Ils souhaitent notamment que « l’accord de Paris comporte des dispositions permettant aux Parties de formuler, communiquer, mettre en œuvre et actualiser régulièrement leurs contributions déterminées au niveau national. (Ils) sont favorables à ce qu’une revue complète ait lieu tous les cinq ans sur les progrès accomplis ». Des points d’étape qui pourraient permettre d’avancer vers des réductions plus importantes de gaz à effet, alors que les contributions apportées par les Etats sont pour le moment insuffisantes pour limiter à 2 degrés la hausse des températures sur terre d’ici 2050, seuil au-delà duquel le mécanisme du réchauffement climatique deviendrait irréversible.

§ TRAVAIL DEMANDÉ
**1)** Recopiez à l'identique le passage de l'extrait sur l'accord de Paris allant de « Ils souhaitent notamment » jusqu'à « climatique deviendrait irréversible. » inclus.
**2)** Prolongez l'extrait sur l'accord de Paris à partir de sa dernière phrase.
Les enregistrements sont sans rapport avec l'extrait.

§ SECTION DES DONNÉES

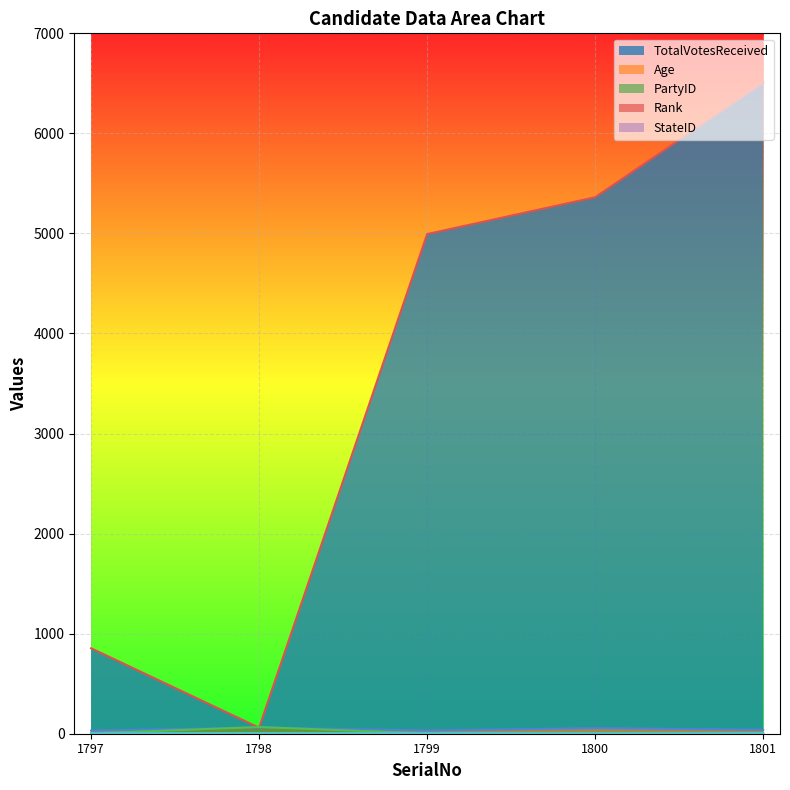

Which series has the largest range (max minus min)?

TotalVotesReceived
---
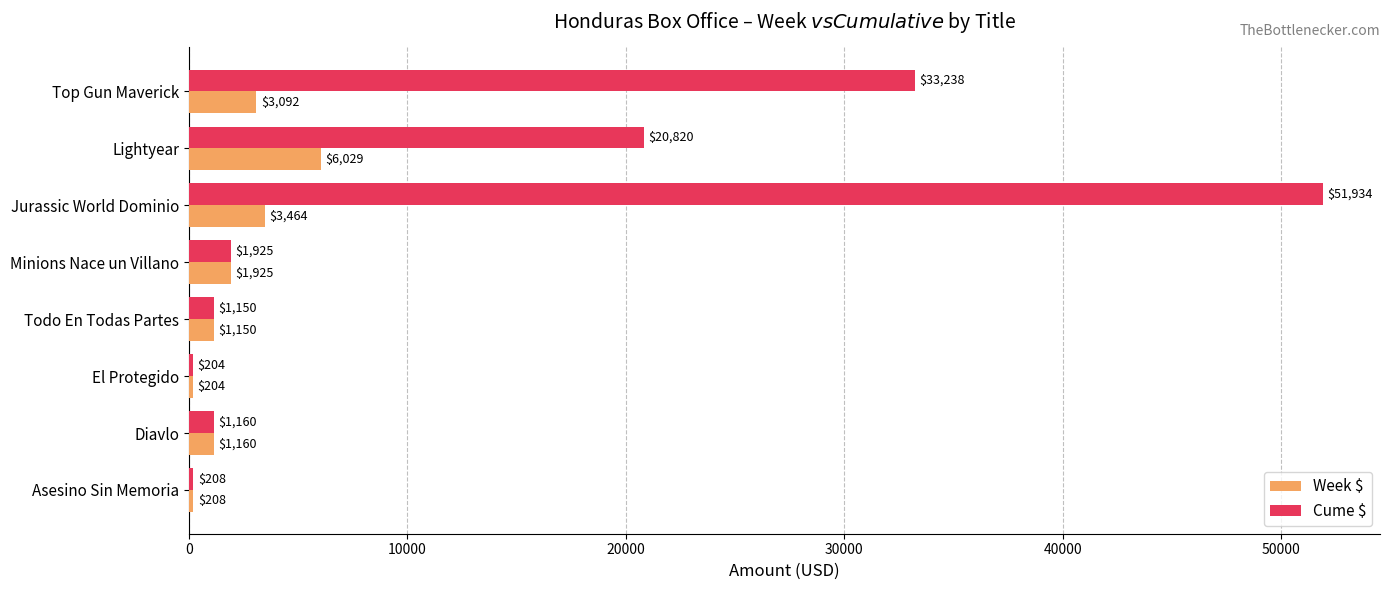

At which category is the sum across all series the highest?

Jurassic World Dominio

§ RÉSULTATS ATTENDUS
**1)**
Ils souhaitent notamment que « l’accord de Paris comporte des dispositions permettant aux Parties de formuler, communiquer, mettre en œuvre et actualiser régulièrement leurs contributions déterminées au niveau national. (Ils) sont favorables à ce qu’une revue complète ait lieu tous les cinq ans sur les progrès accomplis ». Des points d’étape qui pourraient permettre d’avancer vers des réductions plus importantes de gaz à effet, alors que les contributions apportées par les Etats sont pour le moment insuffisantes pour limiter à 2 degrés la hausse des températures sur terre d’ici 2050, seuil au-delà duquel le mécanisme du réchauffement climatique deviendrait irréversible.

**2)**
L’engagement de la Chine est loin d’être neutre. Elle est le premier émetteur de gaz à effet de serre de la planète, avec 25% des émissions. François Hollande y voit « un pas majeur » vers un accord à lors de la COP21, qui se tient du 30 novembre au 11 décembre. « Avec cette déclaration, nous avons posé les conditions qui nous permettent d'entrevoir un succès », a-t-il dit, ajoutant qu'« un accord est désormais possible ». « La Chine est indispensable pour que nous puissions trouver l’accord. (...) Il était tout à fait décisif que je puisse venir ici à Pékin pour affirmer avec le président chinois notre volonté qu’il y ait un accord à Paris. Un accord ambitieux, contraignant, qui puisse être vérifié » a expliqué François Hollande (voir la vidéo ci-dessus).

« Ce n’est pas la déclaration du siècle »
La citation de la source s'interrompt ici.